Tufts Medical Center, Vanguard Health Systems and NEQCA will also sponsor the Minuteman Health Initiative, a non-profit health plan that recently received an $88.5 million loan from the Centers for Medicare & Medicaid Services, according to the Tufts Medical Center website.

"[The loan] will be available as we are constructing the company," Salem said. "You just can't open up an insurance company without any funding. But it's a loan that gets paid back as the insurance company succeeds." 

Tufts Medical has a three-year relationship with Vanguard Health Systems through MetroWest Medical Center in Framingham and Natick, which Vanguard owns. 

"I think the success and trust that we've developed working together in those projects have led to this," Salem said.

Joelson explained that each of the three groups will bring different strengths to the collaboration. 
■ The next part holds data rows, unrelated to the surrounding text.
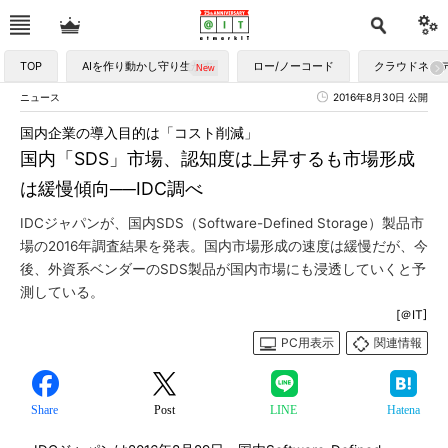
TOP
AIを作り動かし守り生かす
ロー/ノーコード
クラウドネイ
ニュース
2016年8月30日 公開
国内企業の導入目的は「コスト削減」
国内「SDS」市場、認知度は上昇するも市場形成
は緩慢傾向──IDC調べ
IDCジャパンが、国内SDS（Software-Defined Storage）製品市
場の2016年調査結果を発表。国内市場形成の速度は緩慢だが、今
後、外資系ベンダーのSDS製品が国内市場にも浸透していくと予
測している。
[＠IT]
PC用表示
関連情報
Share
Post
LINE
Hatena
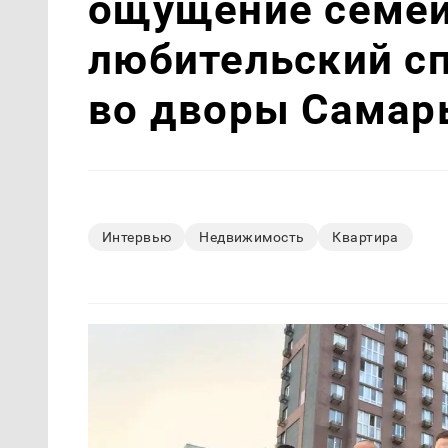
ощущение семей
любительский с
во дворы Самар
Интервью
Недвижимость
Квартира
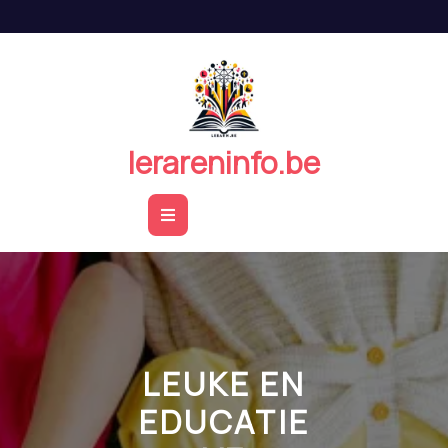
Naar
de
inhoud
springen
lerareninfo.be
Open
Button
LEUKE EN
EDUCATIE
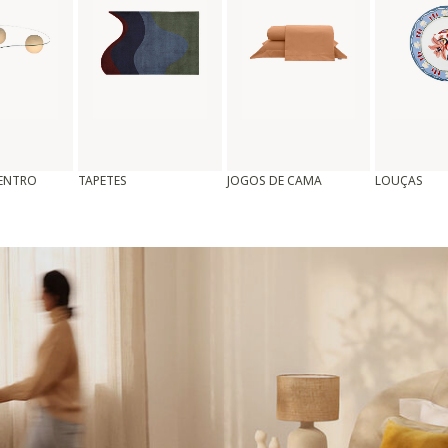
CENTRO
TAPETES
JOGOS DE CAMA
LOUÇAS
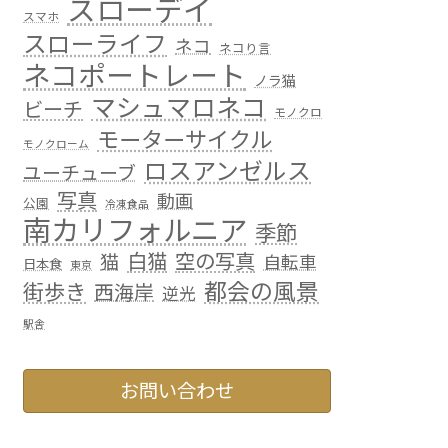
スローデイ
スマホ
スローライフ
ネコ
ネコり言
ネコポートレート
ノラ猫
マシュマロネコ
ビーチ
モノクロ
モーターサイクル
モノクローム
ロスアンゼルス
ユーチューブ
写真
動画
公園
冷凍食品
南カリフォルニア
季節
白猫
空の写真
猫
自転車
日本食
東京
都会の風景
街歩き
西海岸
逆光
駅舎
お問い合わせ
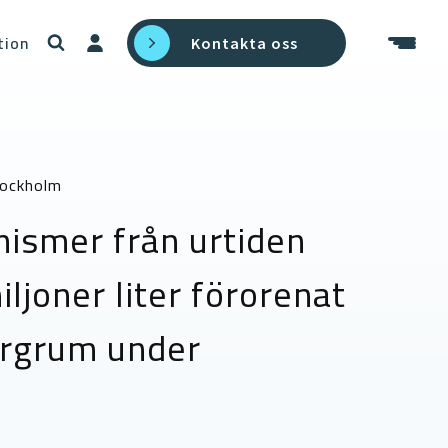
tion
Kontakta oss
tockholm
ismer från urtiden
ljoner liter förorenat
ergrum under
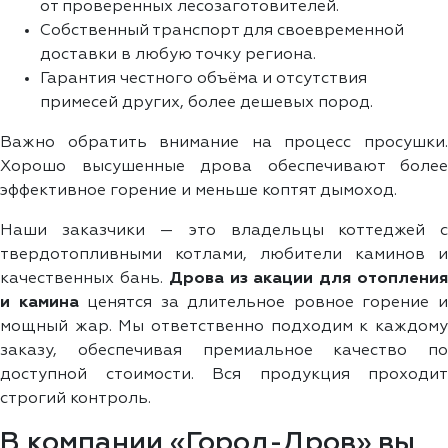
от проверенных лесозаготовителей.
Собственный транспорт для своевременной
доставки в любую точку региона.
Гарантия честного объёма и отсутствия
примесей других, более дешевых пород.
Важно обратить внимание на процесс просушки.
Хорошо высушенные дрова обеспечивают более
эффективное горение и меньше коптят дымоход.
Наши заказчики — это владельцы коттеджей с
твердотопливными котлами, любители каминов и
качественных бань.
Дрова из акации для отоплени
и камина
ценятся за длительное ровное горение 
мощный жар. Мы ответственно подходим к каждому
заказу, обеспечивая премиальное качество по
доступной стоимости. Вся продукция проходит
строгий контроль.
В компании «Город-Дров» вы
"NEQCA ... has expertise in care management, contracting with insurance companies, data and analysis and a lot of the infrastructure that is needed to manage care in the future, and that's the expertise that Vanguard was interested in supporting in the market," she said.

Tufts Medical Center will help by providing high-end services in a cost-effective manner, according to Joelson.

"Vanguard really brings to the table a presence in Massachusetts through their ownership of MetroWest Medical Center and Saint Vincent's Hospital, as well as the management expertise that they have in running hospitals nationally," she said. "So we will look to them as we think about ways to be more efficient." 

Joelson noted that there is an academic component of the collaboration through developing relationships with community hospitals and examining how future physicians will work in the community. 

"A lot of the academic medical centers are accused of sucking patients out of the community," Salem said. "A lot of what we're doing is helping the community build services that are equivalent to what you'd get in an academic medical center by having our own faculty actually work there." 

Joelson said that Tufts Medical Center is excited about the collaboration.

"We like to say that you don't have to build a system by owning everything, and so this is an attempt to be creative and keep Tufts as an independent hospital in certain ways," she said. "We're looking forward to it."